Answer these from the essay on friends as family during cancer.
(a) Since what year has Jane been a cancer survivor?
(b) Which rare condition does she have?
(c) During which years did Epicurus live?

# Document passage
____________
Family is vital during the cancer journey, but family is not just made of legal and blood relatives, but the friends we make along the way as well.
Jane has earned three advanced degrees and had several fulfilling careers as a librarian, rehabilitation counselor and college teacher. Presently she does freelance writing. Her articles include the subjects of hearing loss and deafness, service dogs and struggling with cancer. She has been a cancer survivor since 2010.
She has myelodysplastic syndrome, which is rare, and would love to communicate with others who have MDS.
I have always treasured my friendships. Some of this may be because the majority of my family lives out of state and I am single. I have treasured friends who make sure I am not alone on holidays, and am fortunate to be considered adopted “family” by parents and children. We have heard the adage, “You can choose your friends, but not your family.” However, my parents when they were alive learned to know my friends well. My siblings have also met my friends when they come to visit, and became close to them also. I love knowing their siblings and parents too. It is friends I turn to when I wish to celebrate, to laugh, to cry and to be totally myself. I also pride myself on having a wide spectrum of people from conservative to liberal to in between. Political beliefs do not define friendships and we cannot allow that.
The philosopher, Epicurus, lived from 341-270 BC! And he believed “Of all the means to ensure happiness throughout the whole life, by far the most important is the acquisitions of friends.” I try to visualize what life was like in BC, and what would make men write about friendships. Perhaps being forced to meet people face to face influenced this. Or, just maybe to survive in a wild world with beasts that could hurt or kill them made men depend on each other. I do have a vivid imagination!
____________
# Extracted data
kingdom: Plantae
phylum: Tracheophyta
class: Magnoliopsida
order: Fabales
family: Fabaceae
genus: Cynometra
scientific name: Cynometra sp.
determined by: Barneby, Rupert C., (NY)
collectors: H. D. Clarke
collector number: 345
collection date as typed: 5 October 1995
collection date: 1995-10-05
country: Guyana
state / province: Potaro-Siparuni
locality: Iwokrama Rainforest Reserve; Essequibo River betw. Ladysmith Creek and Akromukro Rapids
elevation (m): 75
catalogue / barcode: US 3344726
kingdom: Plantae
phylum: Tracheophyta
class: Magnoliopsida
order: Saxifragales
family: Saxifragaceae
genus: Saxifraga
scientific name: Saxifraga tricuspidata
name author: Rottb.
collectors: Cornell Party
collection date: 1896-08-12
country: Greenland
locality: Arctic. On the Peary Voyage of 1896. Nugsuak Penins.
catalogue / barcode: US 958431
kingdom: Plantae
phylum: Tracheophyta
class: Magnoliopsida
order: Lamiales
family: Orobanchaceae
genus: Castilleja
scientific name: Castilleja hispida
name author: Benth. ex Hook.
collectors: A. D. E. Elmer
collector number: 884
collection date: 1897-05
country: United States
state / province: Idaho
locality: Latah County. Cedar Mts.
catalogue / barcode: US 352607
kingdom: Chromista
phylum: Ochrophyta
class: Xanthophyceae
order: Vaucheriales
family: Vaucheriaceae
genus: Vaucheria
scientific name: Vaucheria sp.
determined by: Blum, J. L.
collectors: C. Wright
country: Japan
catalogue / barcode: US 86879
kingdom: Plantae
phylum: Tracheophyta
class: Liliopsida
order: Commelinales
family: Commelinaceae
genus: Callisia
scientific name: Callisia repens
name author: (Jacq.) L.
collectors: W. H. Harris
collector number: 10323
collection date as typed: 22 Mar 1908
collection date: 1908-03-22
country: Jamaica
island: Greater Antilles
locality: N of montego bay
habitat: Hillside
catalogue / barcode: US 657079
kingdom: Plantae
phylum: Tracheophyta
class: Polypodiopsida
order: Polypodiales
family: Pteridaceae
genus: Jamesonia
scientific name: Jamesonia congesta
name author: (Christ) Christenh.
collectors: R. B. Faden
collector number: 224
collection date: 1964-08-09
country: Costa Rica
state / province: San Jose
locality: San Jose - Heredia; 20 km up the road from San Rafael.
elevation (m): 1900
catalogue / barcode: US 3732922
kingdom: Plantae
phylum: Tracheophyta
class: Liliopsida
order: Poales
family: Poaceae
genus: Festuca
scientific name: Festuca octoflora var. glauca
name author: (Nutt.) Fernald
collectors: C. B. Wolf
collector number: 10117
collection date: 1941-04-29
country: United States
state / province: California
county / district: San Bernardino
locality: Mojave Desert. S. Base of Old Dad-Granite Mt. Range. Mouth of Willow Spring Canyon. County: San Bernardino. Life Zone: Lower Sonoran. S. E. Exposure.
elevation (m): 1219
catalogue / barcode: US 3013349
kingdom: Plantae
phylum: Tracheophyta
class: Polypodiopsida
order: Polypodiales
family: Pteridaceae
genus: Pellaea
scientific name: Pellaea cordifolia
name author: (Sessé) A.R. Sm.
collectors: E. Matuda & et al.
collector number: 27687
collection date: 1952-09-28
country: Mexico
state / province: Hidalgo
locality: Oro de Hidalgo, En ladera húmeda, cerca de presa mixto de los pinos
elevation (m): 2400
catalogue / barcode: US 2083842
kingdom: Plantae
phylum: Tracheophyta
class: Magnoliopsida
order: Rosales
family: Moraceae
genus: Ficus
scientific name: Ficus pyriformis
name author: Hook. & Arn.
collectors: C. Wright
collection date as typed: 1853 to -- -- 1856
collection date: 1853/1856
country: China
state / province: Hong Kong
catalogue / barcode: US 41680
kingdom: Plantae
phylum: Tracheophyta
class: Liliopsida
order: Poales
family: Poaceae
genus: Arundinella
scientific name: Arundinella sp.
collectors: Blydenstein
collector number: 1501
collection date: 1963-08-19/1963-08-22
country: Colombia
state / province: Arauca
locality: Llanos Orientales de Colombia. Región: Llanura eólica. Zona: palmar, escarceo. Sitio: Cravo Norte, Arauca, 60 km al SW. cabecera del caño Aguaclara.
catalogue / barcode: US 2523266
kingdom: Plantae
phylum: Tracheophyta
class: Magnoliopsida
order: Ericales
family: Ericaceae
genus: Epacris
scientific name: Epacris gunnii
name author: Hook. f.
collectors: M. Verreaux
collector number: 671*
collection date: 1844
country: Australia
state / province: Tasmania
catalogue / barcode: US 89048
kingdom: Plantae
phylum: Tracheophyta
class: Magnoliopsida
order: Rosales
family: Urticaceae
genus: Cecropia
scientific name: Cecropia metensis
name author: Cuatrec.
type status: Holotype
____________
# Answer for this exercise
(a) 2010
(b) Myelodysplastic syndrome (MDS)
(c) 341-270 BC